Application of cells for manufacturing purposes dates back to ancient times when yeast was used to brew beer and leaven bread. However, cells were not utilized for producing medication until 1943 when Penicillium was produced as a medication using a microorganism called Penicillium chrysogenum. In recent decades biopharmaceuticals have been an effective method for treating life-threatening diseases such as HIV/AIDS as well as different types of cancer. To improve the productivity and efficiency of the manufacturing process of biopharmaceuticals, growth control of recombinant cells such as Eschericia coli is considered an essential factor. The results from several studies highlight the fact that to achieve the optimal conditions for product formation, it is crucial to control parameters such as pH, DCO₂, DO, and glucose. Information obtained from monitoring the bioprocesses could play a major role in developing appropriate control systems. The importance of process monitoring has led to developing new techniques to measure a variety of elements such as ions, substrates, and products. However, sensors are yet considered as primitive because of not being capable of monitoring the cell culture processes using reliable and precise models. Disposable small-scale cell culture vessels are widely used in studies conducted at early stages of bioprocess development as well as in academia. However, due to the lack of appropriate sensors, these vessels are not equipped with monitoring systems which makes these processes less repeatable and reliable as they are not studied from analytical point of view. FDA (Food and Drug Administration) seeks compliance in biopharmaceutical industry as well as operational control applying modern process control tools and techniques through process analytical technologies (PAT) initiative. This initiative is an indication of the fact that monitoring systems play crucial role in providing more reliable information from bioprocesses and improving the products.

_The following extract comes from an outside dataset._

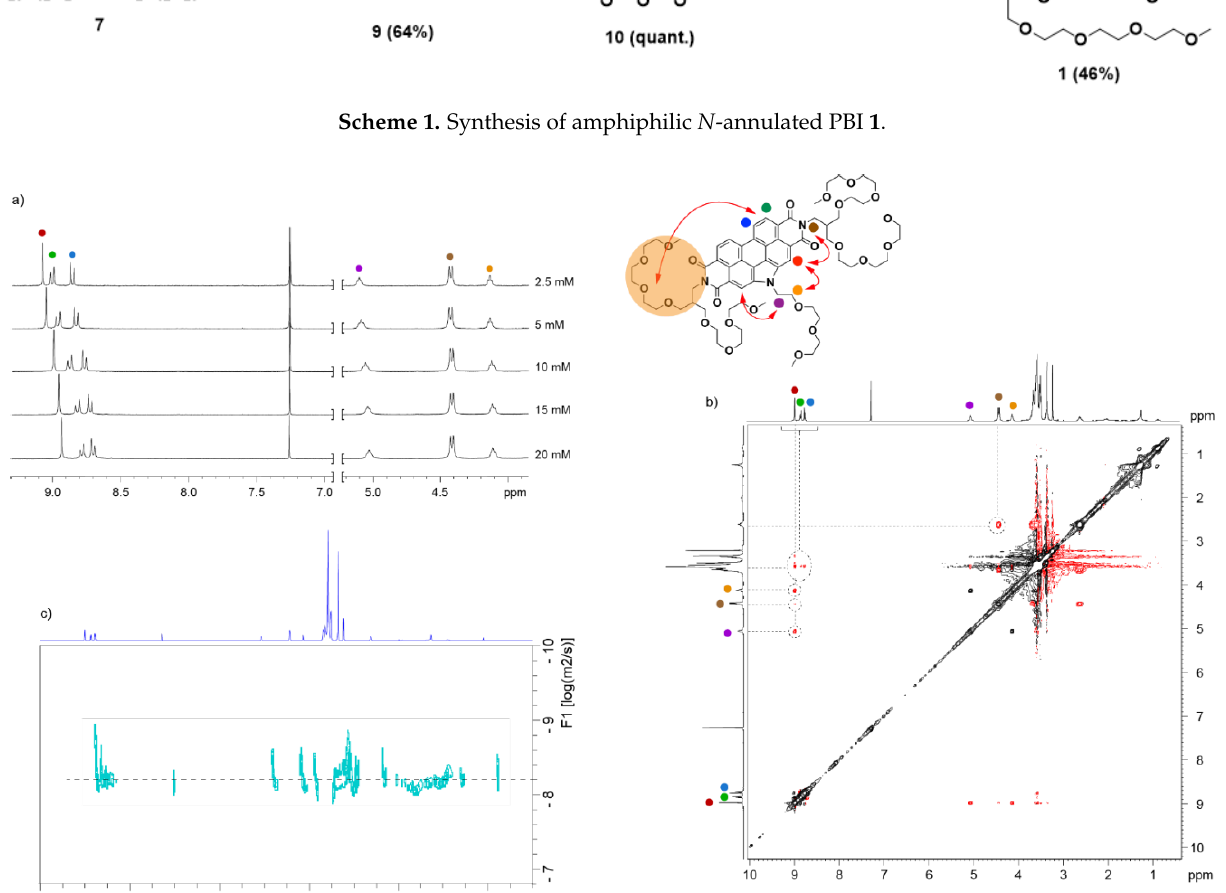
Figure 2. ( a ) Concentration-dependent 1 H NMR spectra of 1 (CDCl 3 , 300 MHz, 25 °C) showing the signals associated with the aromatic protons and to the methylene units linked to the nitrogen and oxygen atoms; ( b ) 2D-ROESY NMR spectrum (CDCl 3 , 300 MHz, 20 mM, 25 °C) of 1 . The circles highlight the intermolecular through-space coupling signals between the protons indicated by the curved arrows in the central illustration of 1 ; ( c ) partial 1 H DOSY NMR (Δ = 160 ms, t = 3 ms) spectra of 1 (20 mM, CDCl 3 , 25 °C, 300 MHz).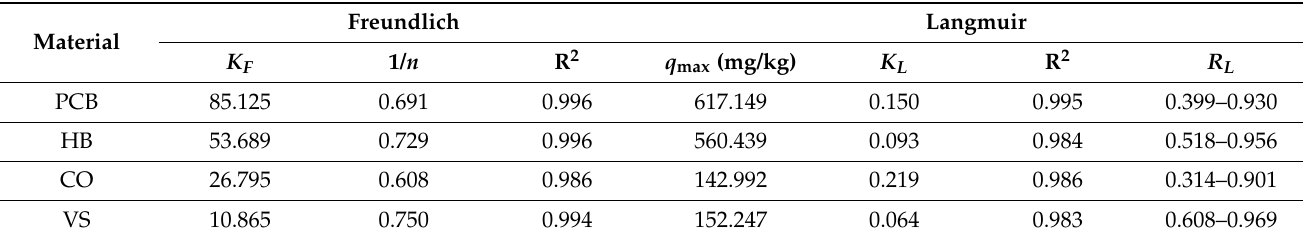
Table 3. Parameters for Freundlich and Langmuir isotherms of ammonium adsorption. Material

This work is an effort to improve the small-scale cell culture studies by developing a prototype equipped with non-invasive continuous monitoring system for DCO₂ (featuring a sampler mounted outside the vessel) and glucose. Improvements were implemented on the original design of the CO₂ sensor and the sensor was integrated with the T-flask. The promising results from the noninvasive monitoring of DCO₂ in cell cultures in the T-flask are presented. Furthermore, future studies regarding noninvasive monitoring system for glucose as well as the application of the pH, DCO₂, DO and glucose sensors as a monitoring system of the cell proliferation, differentiation and metabolic activity of cells are discussed.